With so many enemies in a single battle, if you happen to be short on AOE capability I was wondering if there is a way a well armored warrior could defend against a larger group of smaller enemies? It feels like the only sustainable way to deal with large groups of enemies is hit and run if you lost a hero or two, or retreat.
1. Kill everything in the first round
2. If you can't do #1, then move completely out of range
3. You'd be surprised how rarely you need a third option
Of course, this means character builds end up focusing pretty heavily on making sure I can kill things in one round.

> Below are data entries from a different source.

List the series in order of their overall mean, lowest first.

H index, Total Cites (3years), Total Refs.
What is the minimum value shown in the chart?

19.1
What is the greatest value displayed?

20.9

This "offense is everything" balance-point is kind of a weird contrast with JRPG-style battles, which often have many similar abilities and mechanics but instead tend to have a "defense is everything" balance-point (where the boss has a mountain of HP and essentially your only chance is to have defense+healing so strong that you're effectively invulnerable). I poke fun at both.
But my main gripe with "offense is everything" is that it tends to mean that a relatively tiny slip can easily turn into a disaster. If you planned everything correctly and your luck wasn't too awful, you wipe the board and get a flawless victory. But if you miscounted range by one space, your guy dies. If the line-of-sight rules worked slightly differently than you thought, your guy dies. If you rolled two critical fumbles in the same round, your guy dies. If your last movement of the round revealed an additional enemy that was hiding around the corner, your guy dies.

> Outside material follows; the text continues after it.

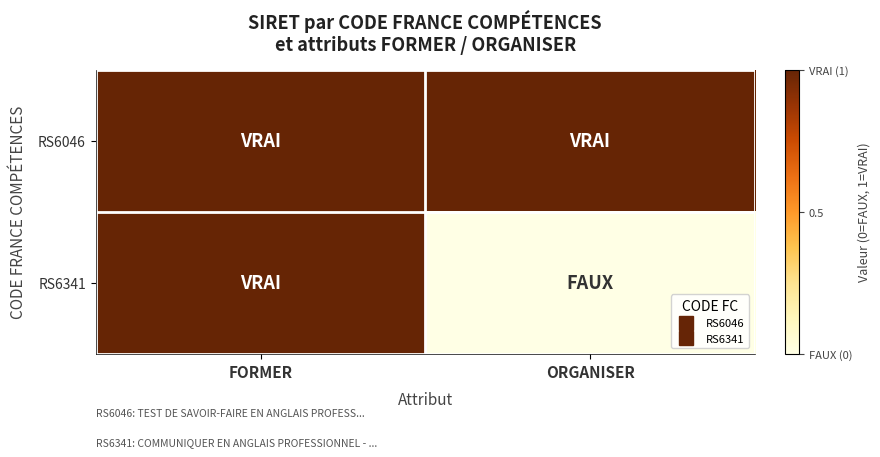

At how many categories does at least one series exceed 0?

2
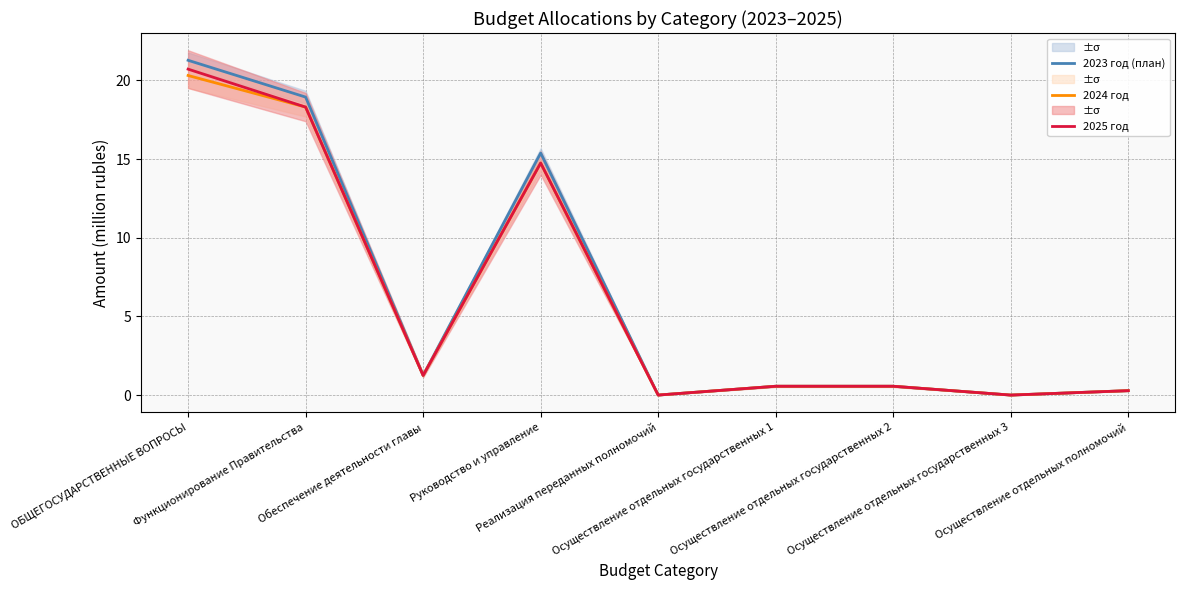

In 2024 год, how many points are higher than both neighbors (excluding endpoints)?

1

Best fix I've seen for that is high clarity and low randomness. I like that Wildermyth gives 100% hit chance when flanking; results in a lot fewer rounds where the final killing blow just randomly fails. My current gold standard for the high-clarity-low-randomness style is Into the Breach, where all enemies "charge up" their attacks and you get a chance to interrupt them, and randomness is basically limited to setup plus rare exceptions that work in your favor.
Of course, "high clarity and low randomness" is in a somewhat different spirit than "procedural storytelling" like WIldermyth is trying to do.